### What you have to do
Find "image of neoplastic" in the material, then return exactly the line containing it and all lines after it to the end, leaving out pictures.

### Material provided
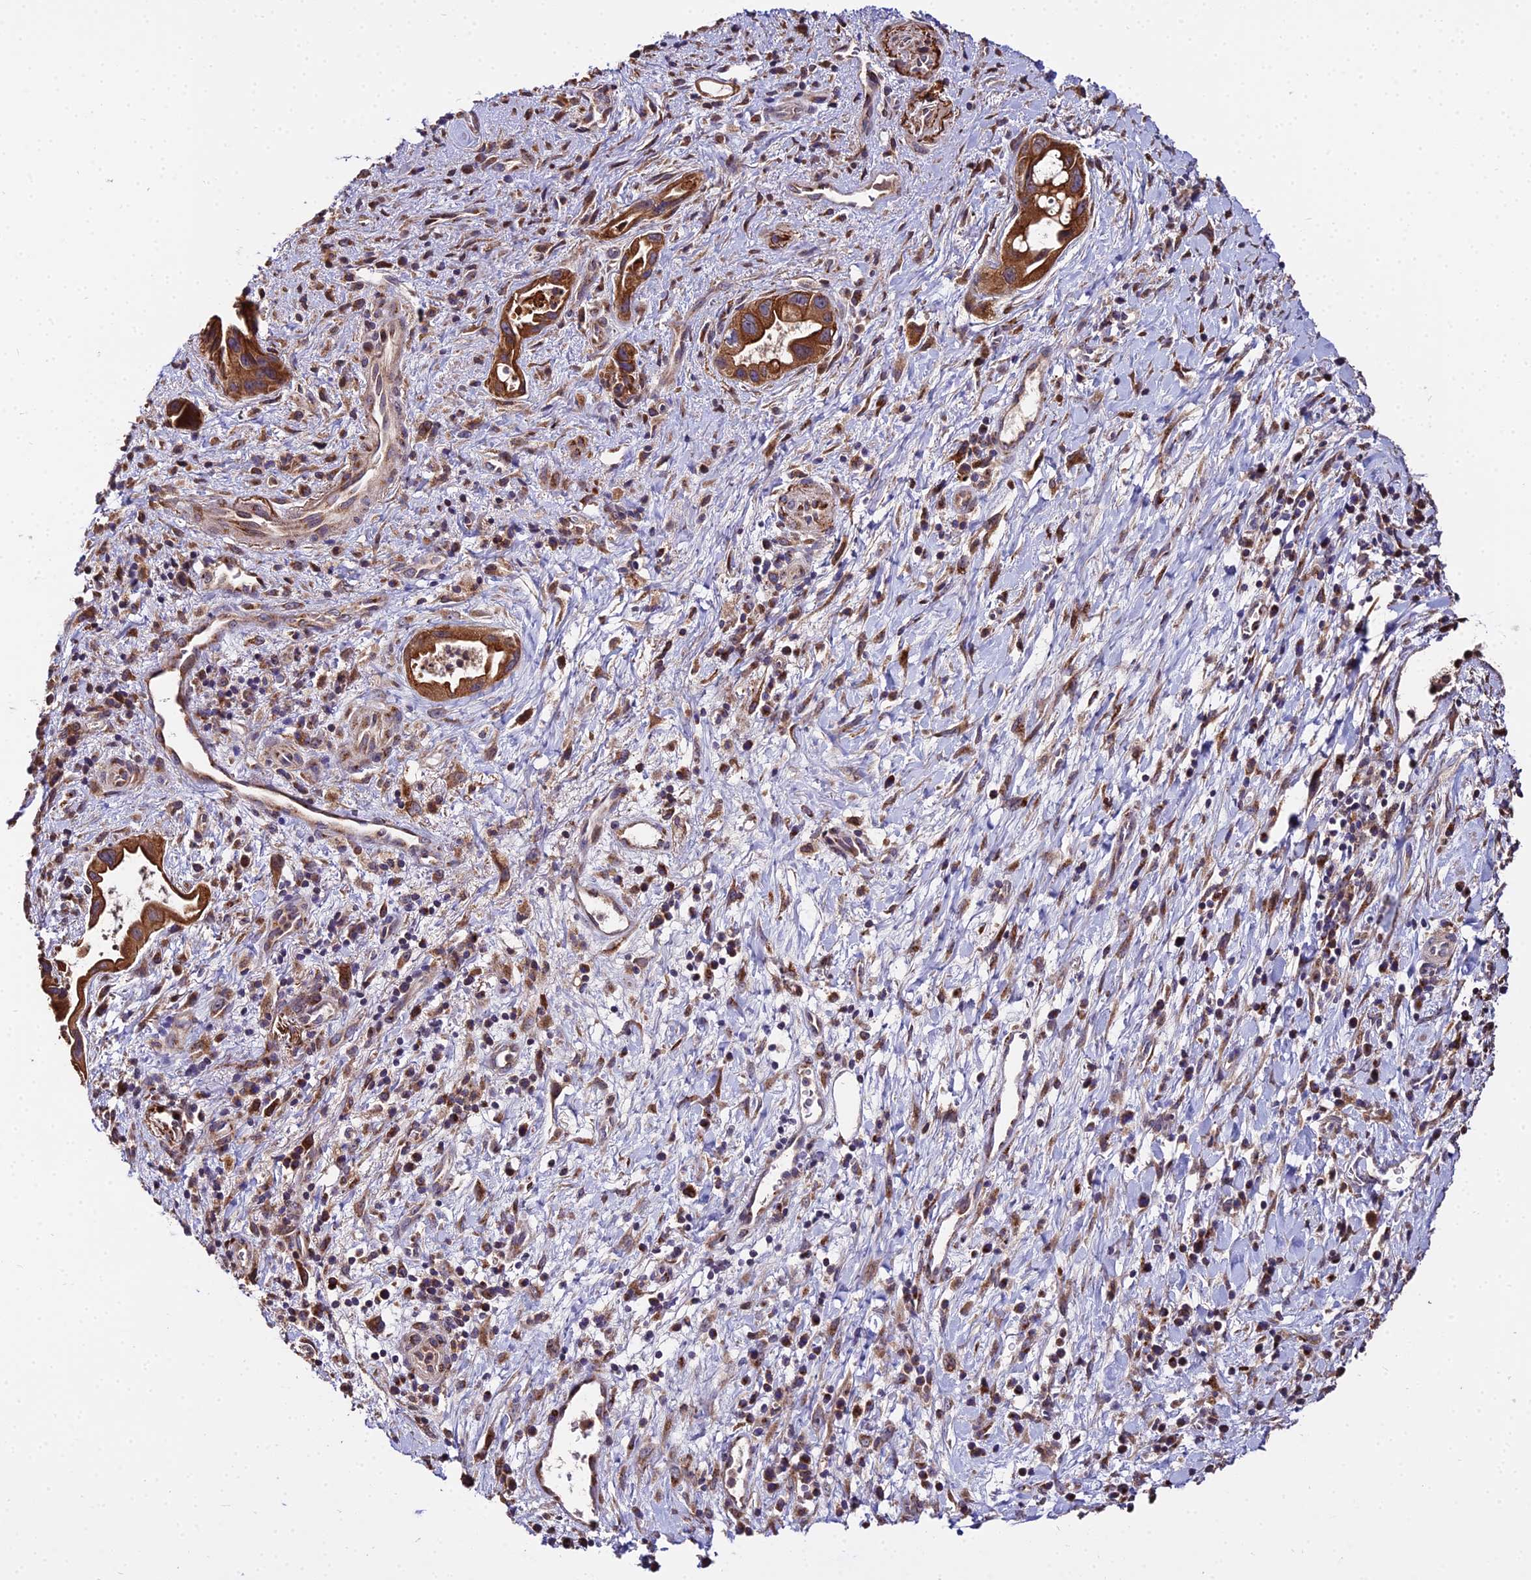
{"staining": {"intensity": "strong", "quantity": ">75%", "location": "cytoplasmic/membranous"}, "tissue": "pancreatic cancer", "cell_type": "Tumor cells", "image_type": "cancer", "snomed": [{"axis": "morphology", "description": "Adenocarcinoma, NOS"}, {"axis": "topography", "description": "Pancreas"}], "caption": "Protein staining of pancreatic cancer tissue displays strong cytoplasmic/membranous expression in approximately >75% of tumor cells.", "gene": "PEX19", "patient": {"sex": "female", "age": 77}}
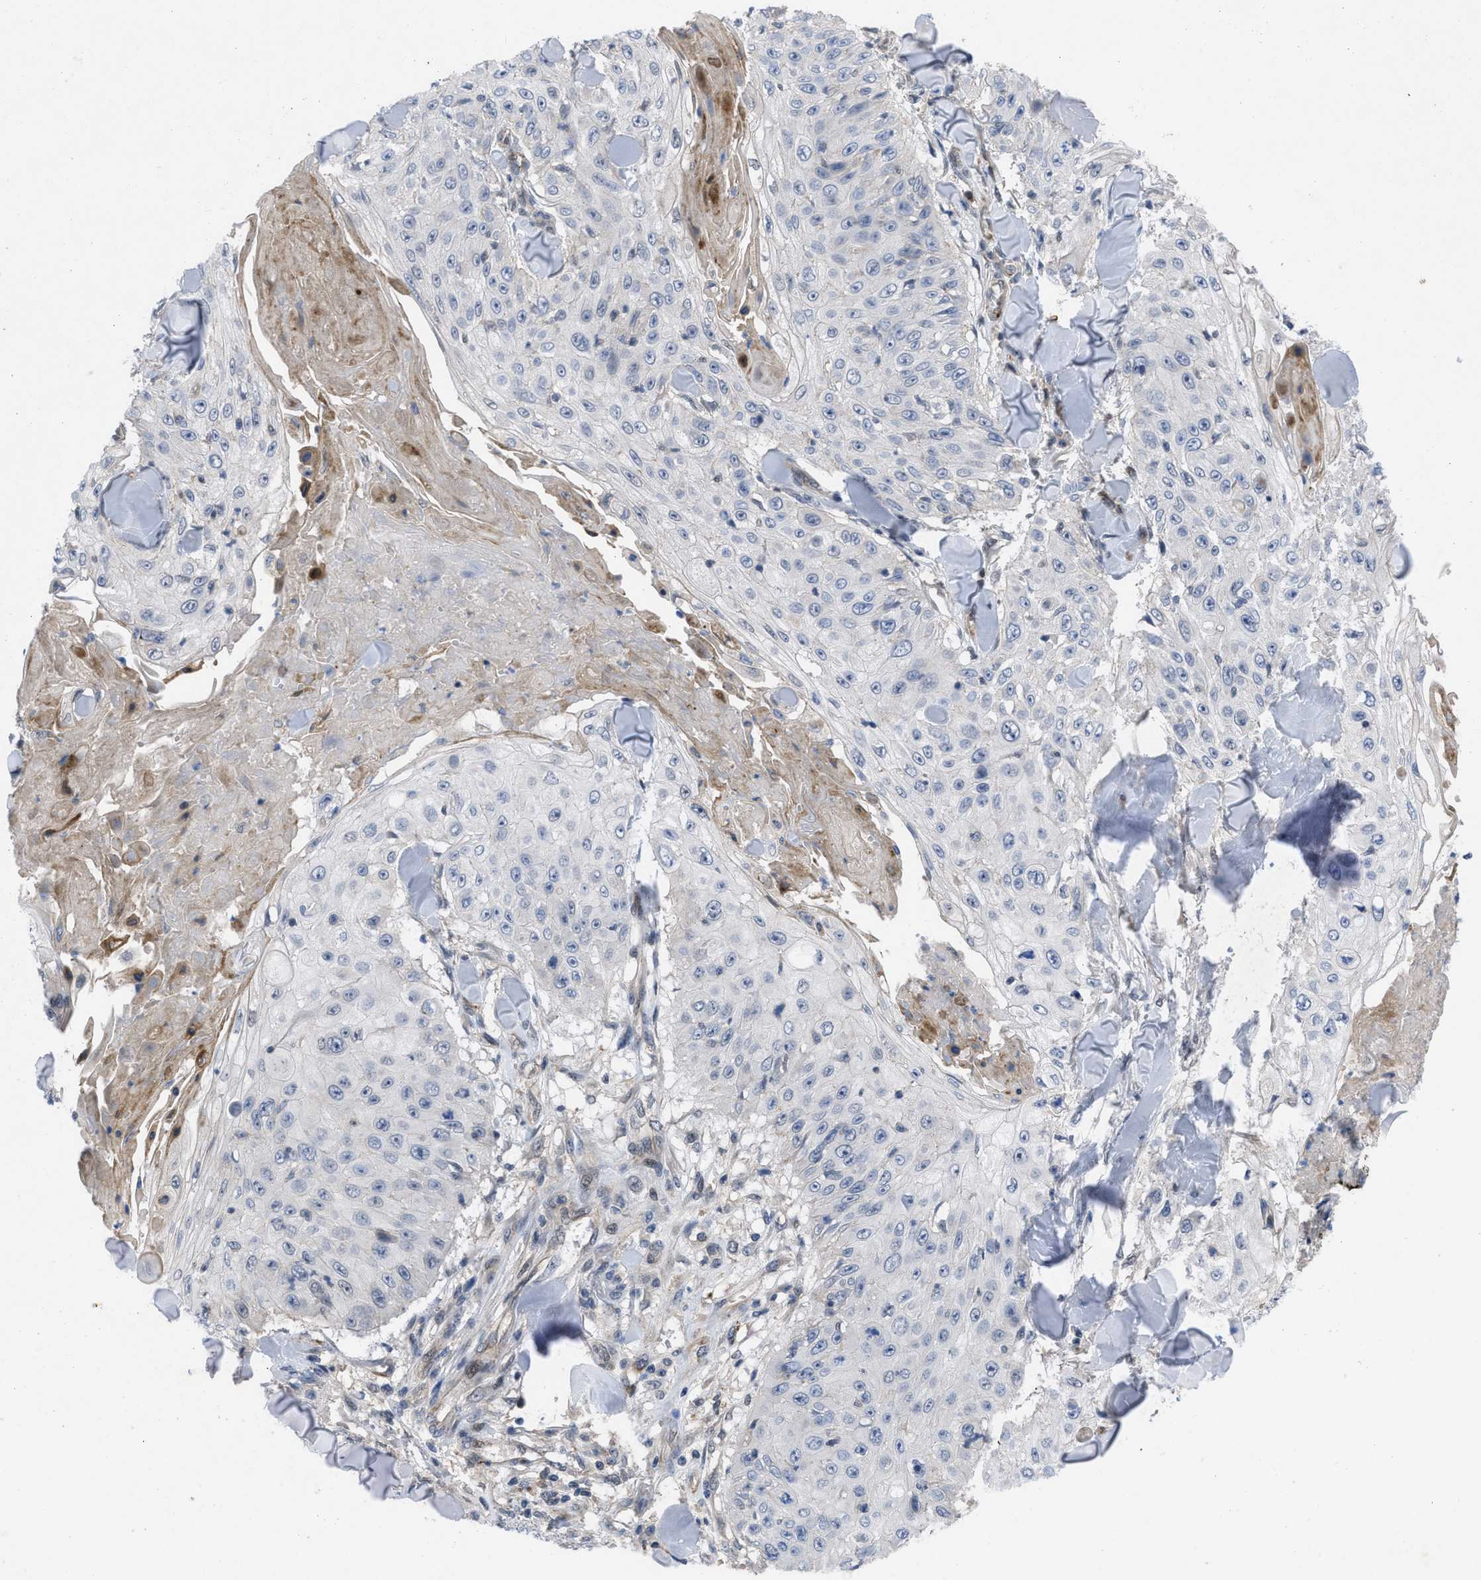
{"staining": {"intensity": "negative", "quantity": "none", "location": "none"}, "tissue": "skin cancer", "cell_type": "Tumor cells", "image_type": "cancer", "snomed": [{"axis": "morphology", "description": "Squamous cell carcinoma, NOS"}, {"axis": "topography", "description": "Skin"}], "caption": "Immunohistochemistry image of neoplastic tissue: human skin cancer (squamous cell carcinoma) stained with DAB reveals no significant protein staining in tumor cells. Nuclei are stained in blue.", "gene": "IL17RE", "patient": {"sex": "male", "age": 86}}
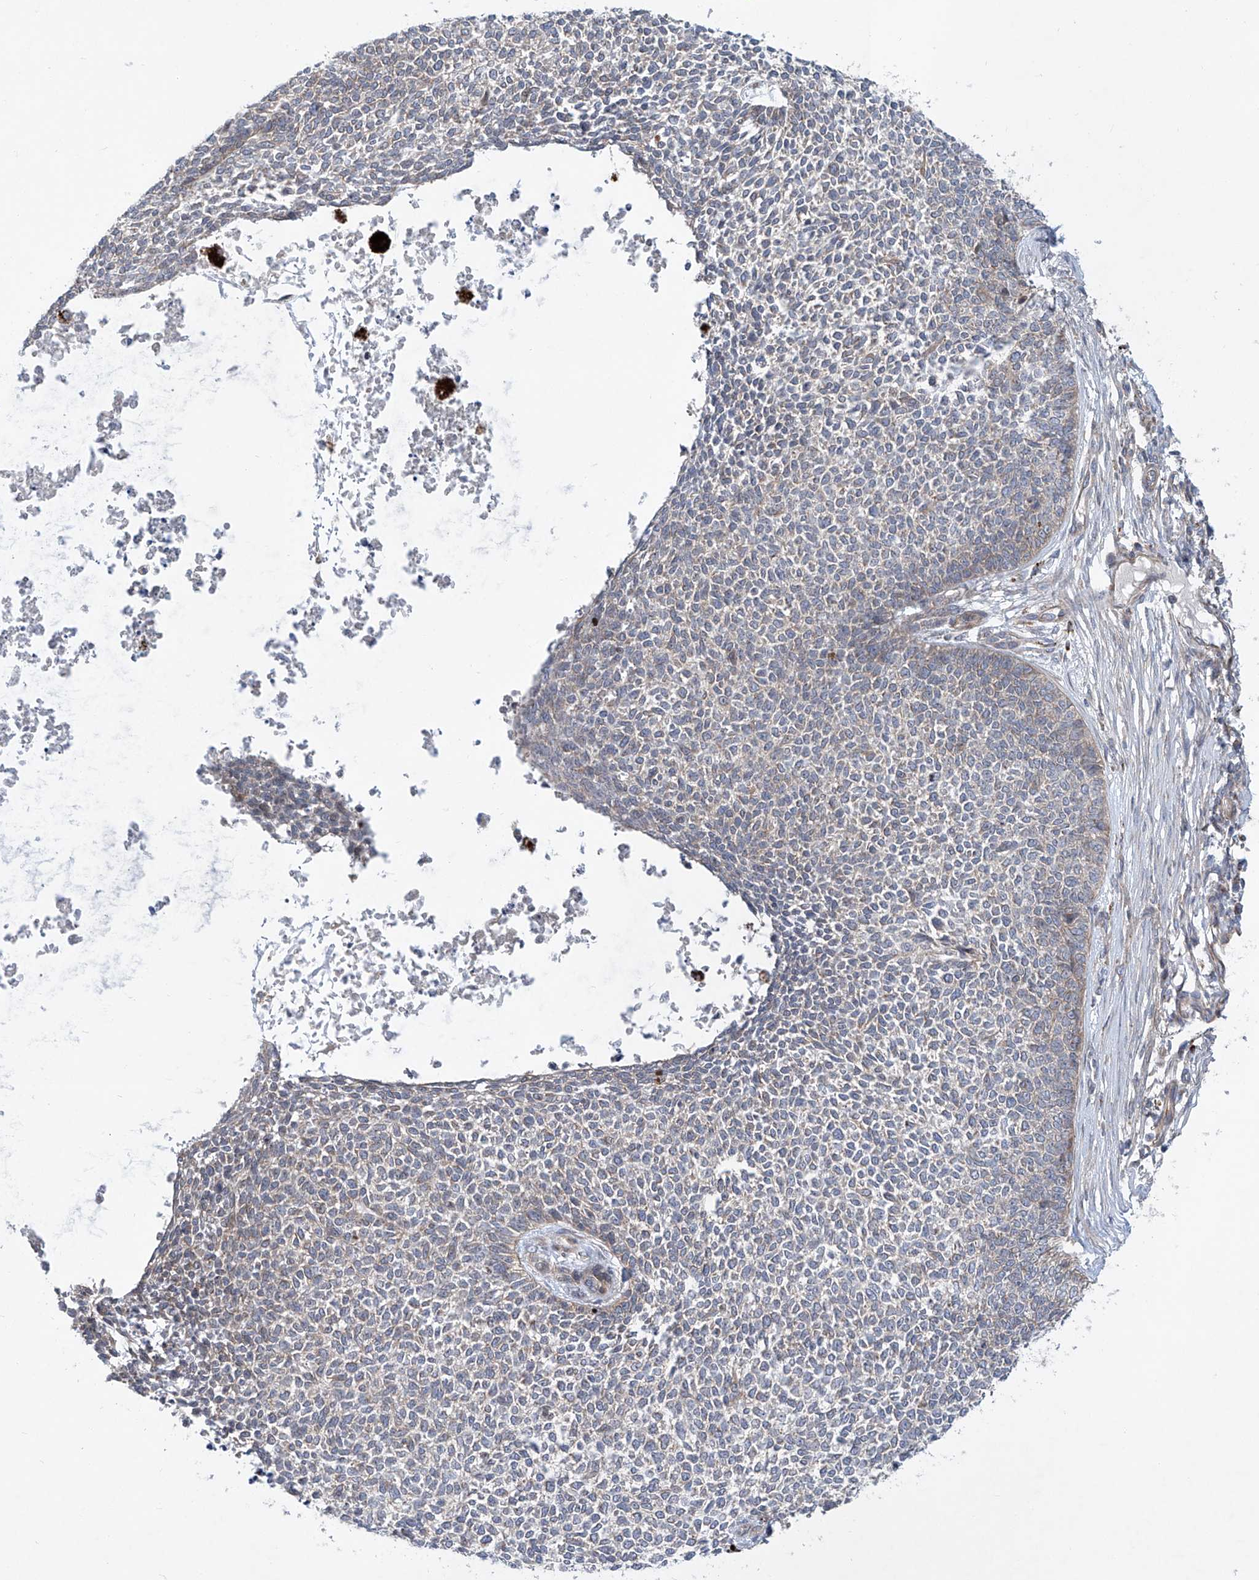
{"staining": {"intensity": "weak", "quantity": "<25%", "location": "cytoplasmic/membranous"}, "tissue": "skin cancer", "cell_type": "Tumor cells", "image_type": "cancer", "snomed": [{"axis": "morphology", "description": "Basal cell carcinoma"}, {"axis": "topography", "description": "Skin"}], "caption": "Immunohistochemistry (IHC) photomicrograph of neoplastic tissue: human basal cell carcinoma (skin) stained with DAB (3,3'-diaminobenzidine) demonstrates no significant protein expression in tumor cells.", "gene": "KLC4", "patient": {"sex": "female", "age": 84}}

### Written solution
{"staining": {"intensity": "negative", "quantity": "none", "location": "none"}, "tissue": "skin cancer", "cell_type": "Tumor cells", "image_type": "cancer", "snomed": [{"axis": "morphology", "description": "Squamous cell carcinoma, NOS"}, {"axis": "topography", "description": "Skin"}], "caption": "Immunohistochemistry image of neoplastic tissue: human skin cancer (squamous cell carcinoma) stained with DAB reveals no significant protein staining in tumor cells. Nuclei are stained in blue.", "gene": "IL17RE", "patient": {"sex": "male", "age": 86}}
{"staining": {"intensity": "weak", "quantity": "<25%", "location": "cytoplasmic/membranous"}, "tissue": "skin cancer", "cell_type": "Tumor cells", "image_type": "cancer", "snomed": [{"axis": "morphology", "description": "Basal cell carcinoma"}, {"axis": "topography", "description": "Skin"}], "caption": "Immunohistochemistry (IHC) photomicrograph of neoplastic tissue: human basal cell carcinoma (skin) stained with DAB (3,3'-diaminobenzidine) demonstrates no significant protein expression in tumor cells.", "gene": "KLC4", "patient": {"sex": "female", "age": 84}}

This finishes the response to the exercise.